··· Page excerpt ···

Low Calorie Diet Not Only Delays Development Of Diabetes, Bu
Caloric restriction can delay the development of metabolic diseases ranging from insulin resistance to type 2 diabetes and is linked to both changes in the composition and metabolic function of the gut microbiota and immunological consequences. However, the interaction between dietary intake, the microbiome, and the immune system remains poorly described.

Researchers transplanted the gut microbiota from an obese female before (AdLib) and after (CalRes) an 8-week very-low-calorie diet (800 kcal/day) into germ-free mice. We used 16S rRNA sequencing to evaluate taxa with differential abundance between the AdLib- and CalRes-microbiota recipients and single-cell multidimensional mass cytometry to define immune signatures in murine colon, liver, and spleen. Recipients of the CalRes sample exhibited overall higher alpha diversity and restructuring of the gut microbiota with decreased abundance of several microbial taxa (e.g., Clostridium ramosum, Hungatella hathewayi, Alistipi obesi). Transplantation of CalRes-microbiota into mice decreased their body fat accumulation and improved glucose tolerance compared to AdLib-microbiota recipients. Finally, the CalRes-associated microbiota reduced the levels of intestinal effector memory CD8+ T cells, intestinal memory B cells, and hepatic effector memory CD4+ and CD8+ T cells.

Caloric restriction shapes the gut microbiome which can improve metabolic health and may induce a shift towards the naïve T and B cell compartment and, thus, delay immune senescence. Understanding the role of the gut microbiome as mediator of beneficial effects of low calorie diets on inflammation and metabolism may enhance the development of new therapeutic treatment options for metabolic diseases.

··· Information provided ···

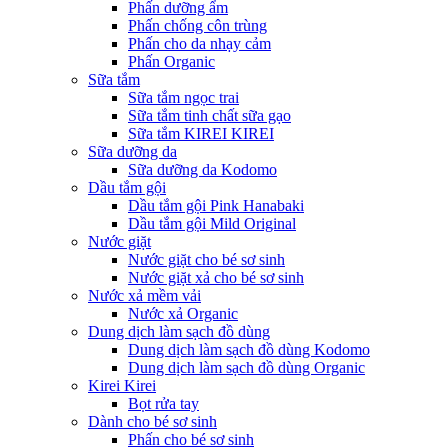
Phấn dưỡng ẩm
Phấn chống côn trùng
Phấn cho da nhạy cảm
Phấn Organic
Sữa tắm
Sữa tắm ngọc trai
Sữa tắm tinh chất sữa gạo
Sữa tắm KIREI KIREI
Sữa dưỡng da
Sữa dưỡng da Kodomo
Dầu tắm gội
Dầu tắm gội Pink Hanabaki
Dầu tắm gội Mild Original
Nước giặt
Nước giặt cho bé sơ sinh
Nước giặt xả cho bé sơ sinh
Nước xả mềm vải
Nước xả Organic
Dung dịch làm sạch đồ dùng
Dung dịch làm sạch đồ dùng Kodomo
Dung dịch làm sạch đồ dùng Organic
Kirei Kirei
Bọt rửa tay
Dành cho bé sơ sinh
Phấn cho bé sơ sinh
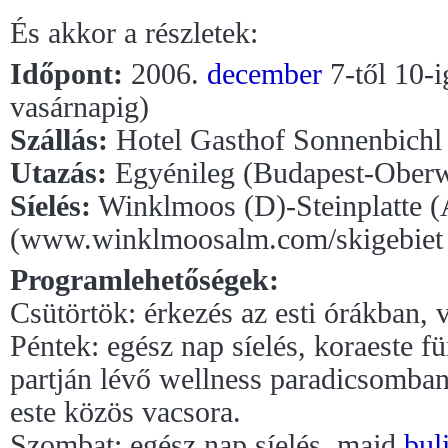
És akkor a részletek:
Időpont:
2006.
december
7-től 10-i
vasárnapig)
Szállás:
Hotel Gasthof Sonnenbichl
Utazás:
Egyénileg (Budapest-Ober
Síelés:
Winklmoos (D)-Steinplatte (
(www.winklmoosalm.com/skigebiet w
Programlehetőségek:
Csütörtök: érkezés az esti órákban, 
Péntek: egész nap síelés, koraeste 
partján lévő wellness paradicsomba
este közös vacsora.
Szombat: egész nap síelés, majd
bul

···

**What is being asked**
Reproduce the entire text on caloric restriction and gut microbiota word for word. Work only from the text on caloric restriction and gut microbiota, not the data.

**Answer to this problem**
Low Calorie Diet Not Only Delays Development Of Diabetes, Bu
Caloric restriction can delay the development of metabolic diseases ranging from insulin resistance to type 2 diabetes and is linked to both changes in the composition and metabolic function of the gut microbiota and immunological consequences. However, the interaction between dietary intake, the microbiome, and the immune system remains poorly described.

Researchers transplanted the gut microbiota from an obese female before (AdLib) and after (CalRes) an 8-week very-low-calorie diet (800 kcal/day) into germ-free mice. We used 16S rRNA sequencing to evaluate taxa with differential abundance between the AdLib- and CalRes-microbiota recipients and single-cell multidimensional mass cytometry to define immune signatures in murine colon, liver, and spleen. Recipients of the CalRes sample exhibited overall higher alpha diversity and restructuring of the gut microbiota with decreased abundance of several microbial taxa (e.g., Clostridium ramosum, Hungatella hathewayi, Alistipi obesi). Transplantation of CalRes-microbiota into mice decreased their body fat accumulation and improved glucose tolerance compared to AdLib-microbiota recipients. Finally, the CalRes-associated microbiota reduced the levels of intestinal effector memory CD8+ T cells, intestinal memory B cells, and hepatic effector memory CD4+ and CD8+ T cells.

Caloric restriction shapes the gut microbiome which can improve metabolic health and may induce a shift towards the naïve T and B cell compartment and, thus, delay immune senescence. Understanding the role of the gut microbiome as mediator of beneficial effects of low calorie diets on inflammation and metabolism may enhance the development of new therapeutic treatment options for metabolic diseases.